Is there a way to stop serviceguard shutting down a node if all the lan cards (or networks) fail. ie we had a situation where all the network conneections went down and therefore the active node went down. We want the situation where it will just sit still and wait for the networks to come back.

Cheers,

ROB
4 REPLIES 4
Vincenzo Restuccia
Honored Contributor

Re: serviceguard node shutdown on multiple lan failure

One characteristic of SG is that without communication lan the package is down not creed is ways for delaying it.
melvyn burnard
Honored Contributor

Re: serviceguard node shutdown on multiple lan failure

This is not what SG was designed to do. What if the lans never come up again?
The idea is that a package will switch to a node that hopefully has networking still ok :-}
Why would you want a node with no comms to stay up??
My house is the bank's, my money the wife's, But my opinions belong to me, not HP!
A. Clay Stephenson
Acclaimed Contributor

Re: serviceguard node shutdown on multiple lan failure

There is no way to do what you want; the best you can do is increase the NODE_TIMEOUT value
in the cluster configuration file.

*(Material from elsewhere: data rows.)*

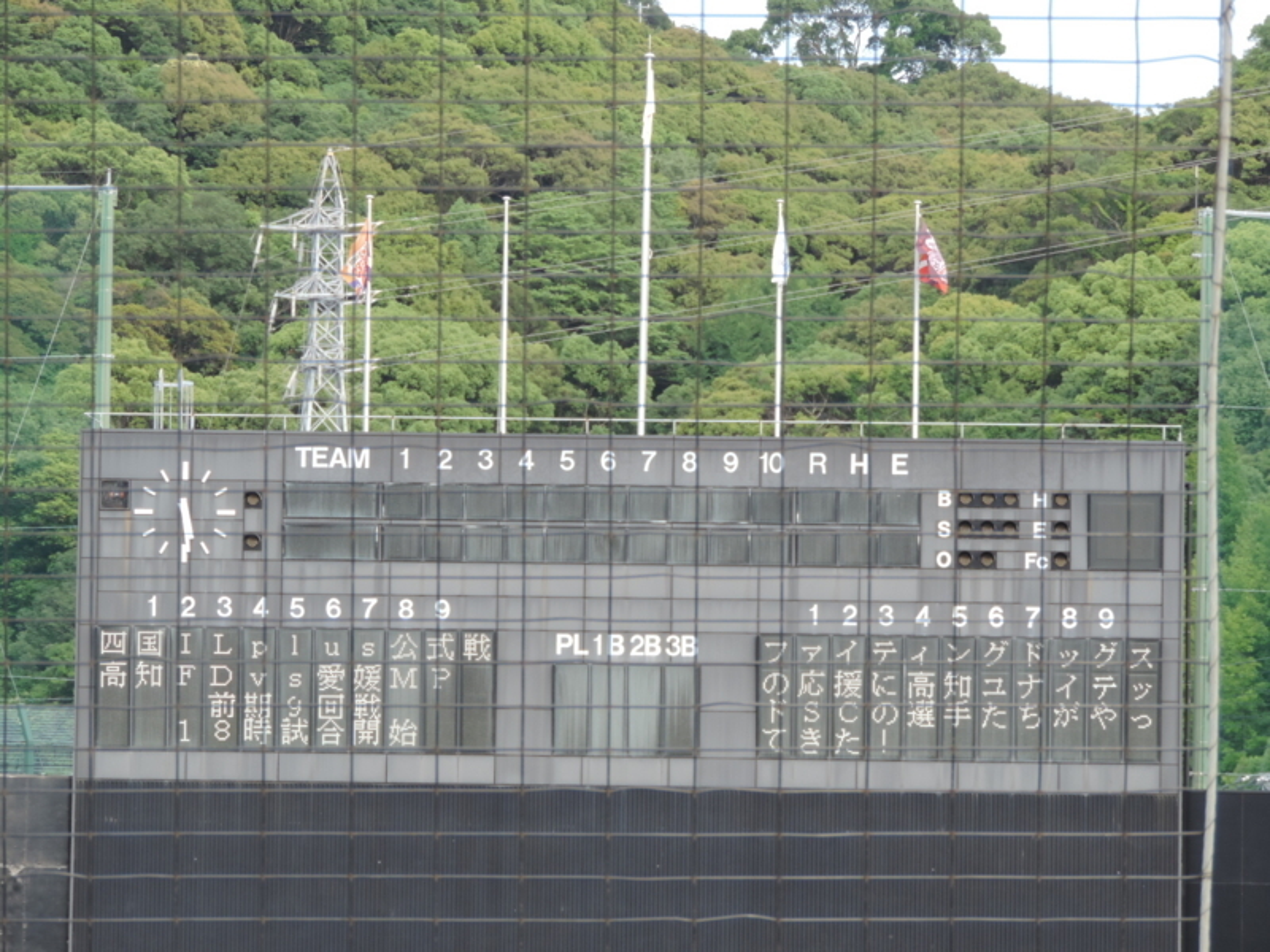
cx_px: 635
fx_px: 7338
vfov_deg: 7.4
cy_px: 476
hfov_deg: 9.9
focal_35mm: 200
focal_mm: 35.6
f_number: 4.6
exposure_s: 1/125
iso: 125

You will probably also have to increase the HEARTBEAT_INTERVAL also unless this is a 2 node cluster in which case you might look into a serial heartbeat link. The downside is that increasing the NODE_TIMEOUT value will also increase failover times. It looks as though you should look into a more robust network.
If it ain't broke, I can fix that.
Peggy Fong
Respected Contributor

Re: serviceguard node shutdown on multiple lan failure

Robert,
The previous post is the one that should help you. We used to have a poor network and would get 8 or so different serviceguard nodes failing because of lost networks. We increased the NODE_TIMEOUT parameter (sorry I don't have the value - I think it was changed to 20000000 (ms) but not sure. It did solve our problem. We also had to increase the value per HP for some other reason. I know I'm not much help but wanted to confirm that Stephenson's response should help you out.
Pfong